The decline at Activision from prior quarter is due to the release of Call of Duty:  Black Ops III in the fall of 2015, which caused numbers to be high for the last couple of quarters.

So overall, a very positive quarter for the Company as a whole.

The one interesting change that I referenced earlier is that for the first time in recent history, the company did not include any detailed financial information for their individual segments (i.e., Activision, Blizzard and King) in their earnings release.  That information is still publicly available, but as I discussed last quarter, you now have to hunt down their Form 10-Q filing with the SEC to find it (see my discussion of what's in their 10-Q here).

So in terms of information for Blizzard specifically, revenue for the quarter was up 92% from $385 million to $738 million.  Operating income for the quarter was up 185% from $117 million to $333 million and operating margins increased from 30.3% to 45.1%.  For the first six months of the year, revenue for Blizzard was up 40% from $737 million to $1,032 million.  Operating profit for the first six months increased 64% from $256 million to $419 million.  Operating margins increased from 34.7% to 40.6%.

According to their 10-Q filing, the increase in Blizzard revenue was due to increases for Overwatch and Hearthstone, offset by declines in Diablo III (which released in China in the second quarter of last year).  Revenue was also impacted by declines in Heroes of the Storm and Warcraft (due to a smaller subscriber base).  They also mentioned that sales and marketing costs were up for Blizzard due to current and future product launches.

The other specific item that was mentioned on the earnings call was the pre-purchases of Legion were tracking in line with where they were with pre-purchases for Warlords.

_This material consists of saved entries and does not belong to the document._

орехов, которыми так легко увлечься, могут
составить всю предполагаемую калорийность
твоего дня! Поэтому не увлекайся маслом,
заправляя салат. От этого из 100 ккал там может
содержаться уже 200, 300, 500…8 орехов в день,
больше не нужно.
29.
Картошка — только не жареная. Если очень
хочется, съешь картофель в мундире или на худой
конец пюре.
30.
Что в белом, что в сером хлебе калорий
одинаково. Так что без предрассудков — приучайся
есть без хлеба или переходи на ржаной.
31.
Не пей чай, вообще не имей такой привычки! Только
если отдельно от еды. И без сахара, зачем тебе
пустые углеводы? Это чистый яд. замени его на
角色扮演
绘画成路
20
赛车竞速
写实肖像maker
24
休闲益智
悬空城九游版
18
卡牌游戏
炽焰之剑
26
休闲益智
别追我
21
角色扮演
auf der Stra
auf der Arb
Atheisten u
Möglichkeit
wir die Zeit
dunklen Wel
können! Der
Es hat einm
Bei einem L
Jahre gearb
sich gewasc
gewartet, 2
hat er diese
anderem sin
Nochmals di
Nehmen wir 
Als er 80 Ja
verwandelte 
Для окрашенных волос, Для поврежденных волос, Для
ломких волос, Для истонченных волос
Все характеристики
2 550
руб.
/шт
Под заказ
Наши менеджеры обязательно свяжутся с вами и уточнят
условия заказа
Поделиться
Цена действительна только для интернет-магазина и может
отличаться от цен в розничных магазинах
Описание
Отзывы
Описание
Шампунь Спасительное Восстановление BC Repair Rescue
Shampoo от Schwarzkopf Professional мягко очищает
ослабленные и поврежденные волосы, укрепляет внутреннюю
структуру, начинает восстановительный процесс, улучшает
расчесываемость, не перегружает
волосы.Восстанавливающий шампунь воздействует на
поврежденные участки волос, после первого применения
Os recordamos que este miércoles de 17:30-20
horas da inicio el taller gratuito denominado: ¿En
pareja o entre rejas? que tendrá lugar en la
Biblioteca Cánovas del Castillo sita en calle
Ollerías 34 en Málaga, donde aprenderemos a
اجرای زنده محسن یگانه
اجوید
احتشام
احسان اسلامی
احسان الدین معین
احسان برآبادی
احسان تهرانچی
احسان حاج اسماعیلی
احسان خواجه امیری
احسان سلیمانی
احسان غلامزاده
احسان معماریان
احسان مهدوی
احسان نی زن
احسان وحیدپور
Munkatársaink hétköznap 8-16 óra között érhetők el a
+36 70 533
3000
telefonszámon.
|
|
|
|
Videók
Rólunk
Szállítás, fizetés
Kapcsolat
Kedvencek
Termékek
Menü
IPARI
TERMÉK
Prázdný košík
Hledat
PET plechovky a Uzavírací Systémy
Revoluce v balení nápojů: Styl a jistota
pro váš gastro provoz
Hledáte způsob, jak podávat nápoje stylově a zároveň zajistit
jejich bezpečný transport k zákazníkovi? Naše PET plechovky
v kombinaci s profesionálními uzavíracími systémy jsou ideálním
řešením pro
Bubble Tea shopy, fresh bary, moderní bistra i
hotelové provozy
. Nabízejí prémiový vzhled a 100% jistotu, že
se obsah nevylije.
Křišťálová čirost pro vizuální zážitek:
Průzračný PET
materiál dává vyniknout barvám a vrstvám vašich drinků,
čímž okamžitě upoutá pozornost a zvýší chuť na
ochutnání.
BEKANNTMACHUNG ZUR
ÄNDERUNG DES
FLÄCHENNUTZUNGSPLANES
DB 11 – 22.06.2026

So that's it for this quarter.  Stayed tuned later this month for more from @AlternativeChat and I in podcast form as we'll dive into more details on the earnings release, quarterly reports and other developments!



Monday, August 1, 2016

A Change in How Blizzard Reports Revenue

On Friday, Blizzard hosted a brief conference call with their investors to explain some changes that would be coming with this quarter in how they present their revenue.

As I've discussed in this space before, Blizzard presents their revenue on both a GAAP and a non-GAAP basis.  GAAP stands for Generally Accepted Accounting Principles.  GAAP requires that Blizzard record their revenue when it is actually earned and not necessarily when they collect the cash.  

As a quick example, let's look at the WoW Token.  On a non-GAAP basis, as soon as Blizzard sells that WoW Token to someone, they are counting that $20 as non-GAAP revenue as soon as they have your cash in hand.  But on a GAAP basis, they aren't allowed to record the cost of that Token as revenue until someone actually uses it for game time.

Similar differences occur if you are pre-ordering a product like Legion, or if you are paying for your subscription in 6 month blocks.

Back in May, the U.S. Securities and Exchange Commission (SEC), which regulates public companies like Activision-Blizzard that trade on U.S. stock exchanges, issued new rules and regulation on the use of non-GAAP measures by public companies.  

In response to those new rules, Blizzard announced that they will no longer be disclosing non-GAAP revenue in their earnings releases.  Only GAAP revenue.

They said they will continue to use non-GAAP revenue internally to measure their performance and incentivize their people, but just won't continue to disclose it externally.

Here is a link to a presentation that Blizzard used on the call on Friday that explains the differences:


So what does this mean for those of us that follow Blizzard closely.  Very little.  As you can tell from the presentation, while they won't have an actual line on their earnings release for non-GAAP revenue, all of the information that you need to calculate that number will still be there and easily available, so we'll continue to calculate it and talk about it in the analysis that I do every quarter on their releases.